变体有双向链表，循环链表

from llist import sllist, dllist

# 单链表
sl = sllist([1, 2, 3])
print(sl)  # 输出: [1, 2, 3]

# 双链表
dl = dllist([10, 20, 30])
print(dl)  # 输出: [10, 20, 30]

class ListNode:
    def __init__(self, x):
        self.val = x
        self.next = None

一个标准有效的链表是

关键点一、同时持有头尾节点的引用，好处是对于头尾的操作直接是O(1)
关键点二、虚拟头尾节点, 好处是不会存在越界问题

对应题目： https://leetcode.cn/problems/design-linked-list/submissions/

下面是一个标准的链表的实现：

class Node:
    def __init__(self, data=None):
        self.data = data
        self.next = None

class LinkedList:
    def __init__(self):
        # 初始化虚拟头尾节点
        self.head = Node()  # 虚拟头节点
        self.tail = Node()  # 虚拟尾节点
        self.head.next = self.tail  # 头节点指向尾节点
        self.size = 0  # 链表的长度

    def is_empty(self):
        return self.size == 0

    def insert_at_end(self, data):
        new_node = Node(data)
        current = self.head
        while current.next != self.tail:
            current = current.next
        current.next = new_node
        new_node.next = self.tail
        self.size += 1

    def insert_at_beginning(self, data):
        new_node = Node(data)
        new_node.next = self.head.next
        self.head.next = new_node
        self.size += 1

    def delete(self, data):
        current = self.head
        while current.next != self.tail:
            if current.next.data == data:
                current.next = current.next.next
                self.size -= 1
                return True
            current = current.next
        return False

    def search(self, data):
        current = self.head.next
        while current != self.tail:
            if current.data == data:
                return True
            current = current.next
        return False

    def update(self, old_data, new_data):
        current = self.head.next
        while current != self.tail:
            if current.data == old_data:
                current.data = new_data
                return True
            current = current.next
        return False

    def display(self):
        current = self.head.next
        while current != self.tail:
            print(current.data, end=" -> ")

═══

任务:
请根据上面的链表文本，逐行回答以下问题：
(a) 文本开头列出了链表的哪两种变体？
(b) “关键点一”提到同时持有头尾节点的引用，文本说这样做有什么好处？
(c) 在 LinkedList 类的初始化方法中，self.size 被设为什么值？

已存条目:

═══

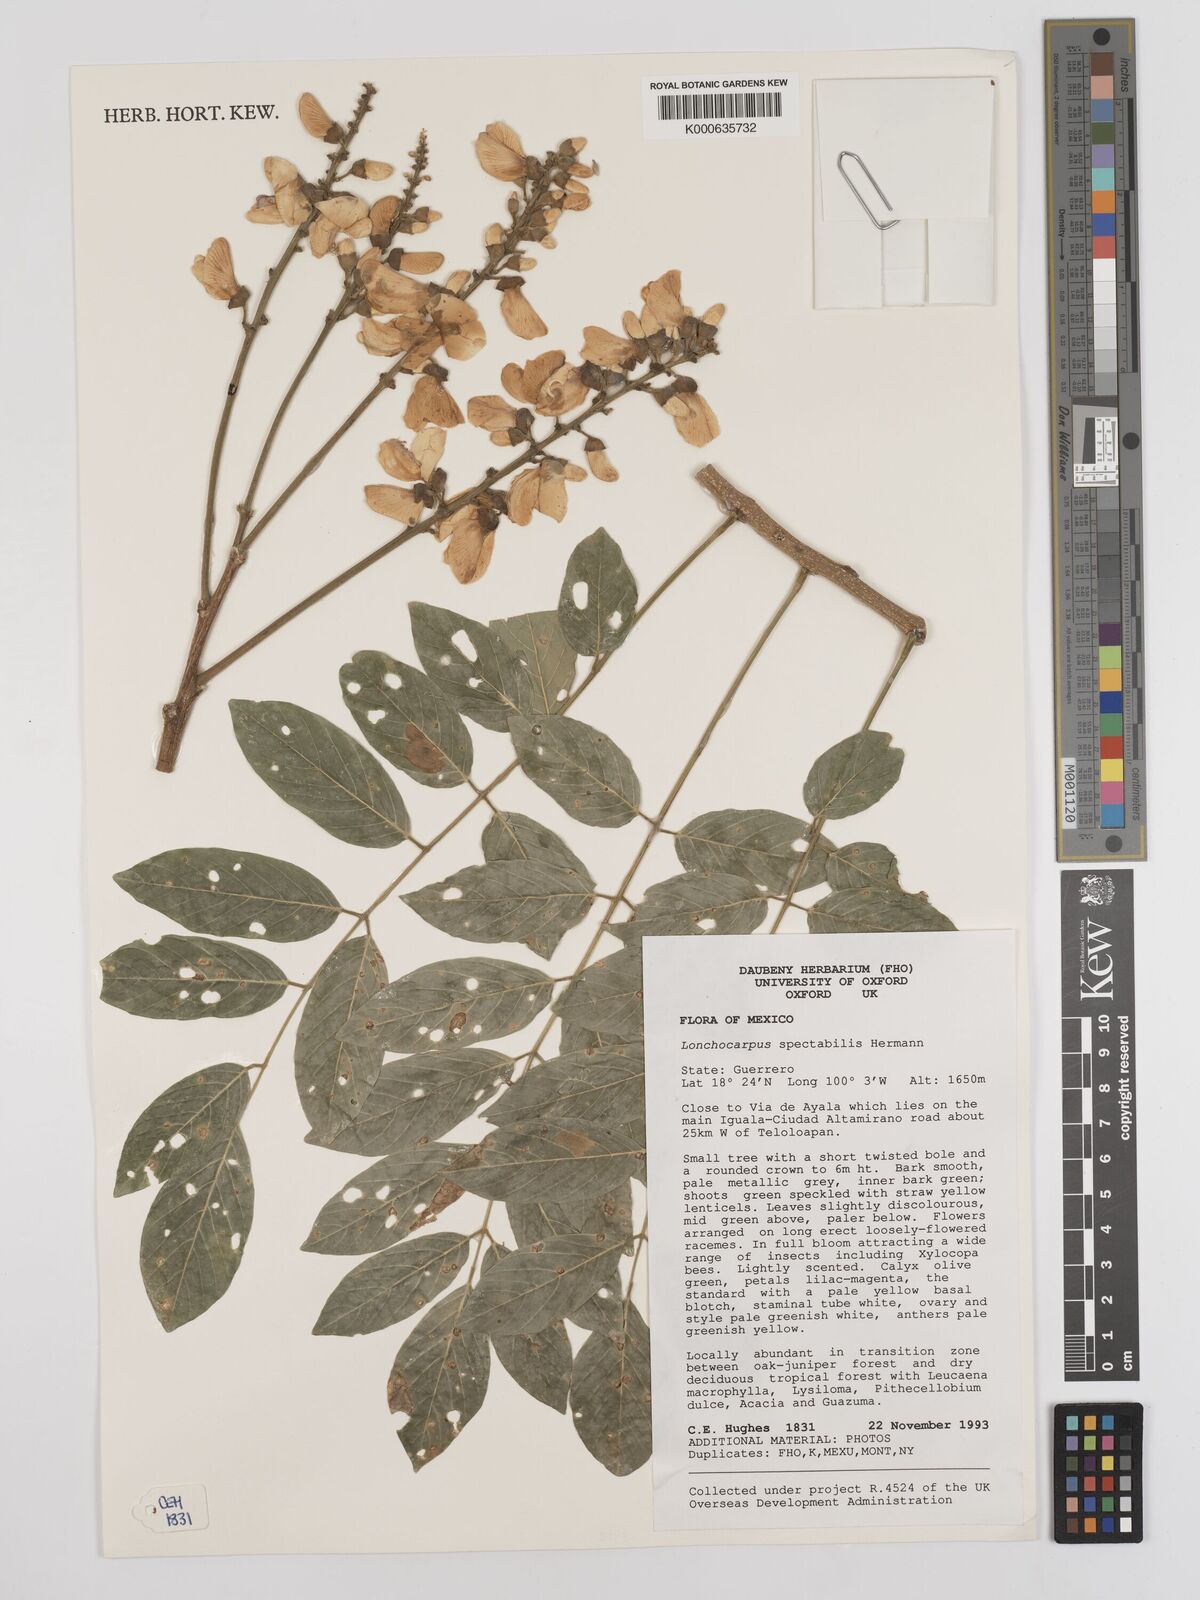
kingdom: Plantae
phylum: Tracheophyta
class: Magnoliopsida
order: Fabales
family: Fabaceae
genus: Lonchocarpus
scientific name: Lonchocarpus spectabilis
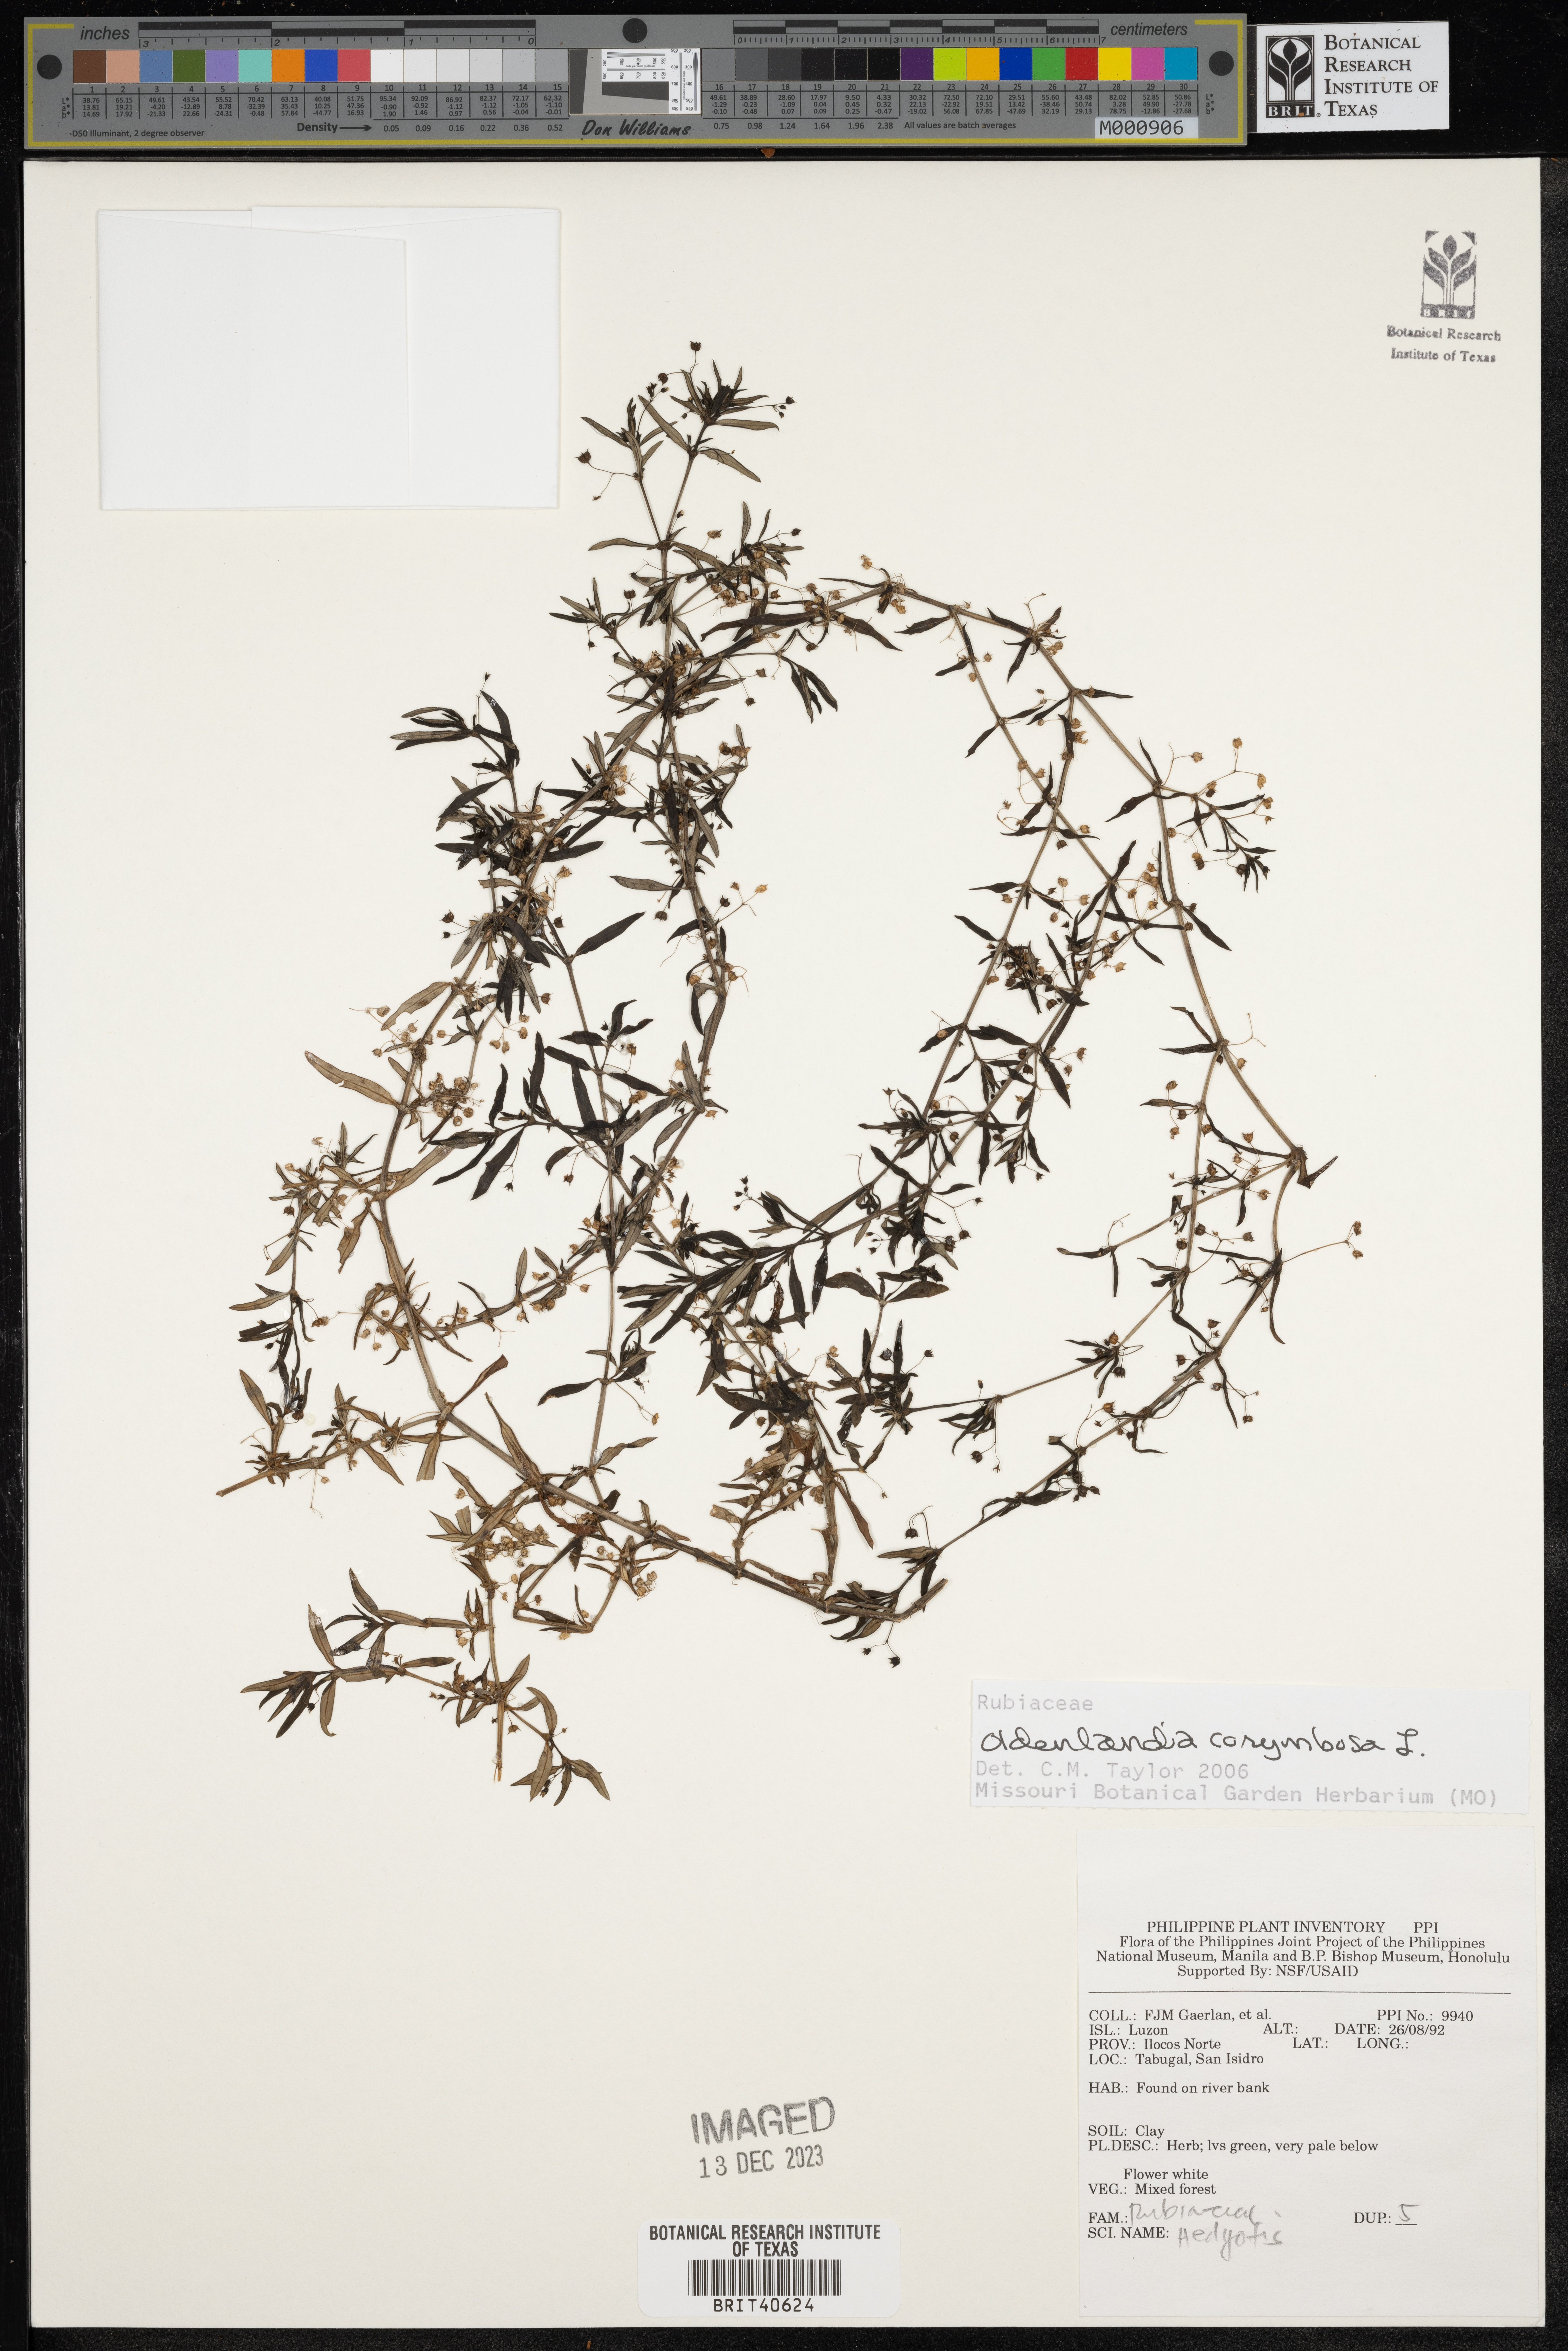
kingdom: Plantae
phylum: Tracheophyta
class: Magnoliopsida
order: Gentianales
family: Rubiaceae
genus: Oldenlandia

═══

作答:
(a) 双向链表和循环链表。
(b) 对头尾的操作直接是 O(1)。
(c) 0。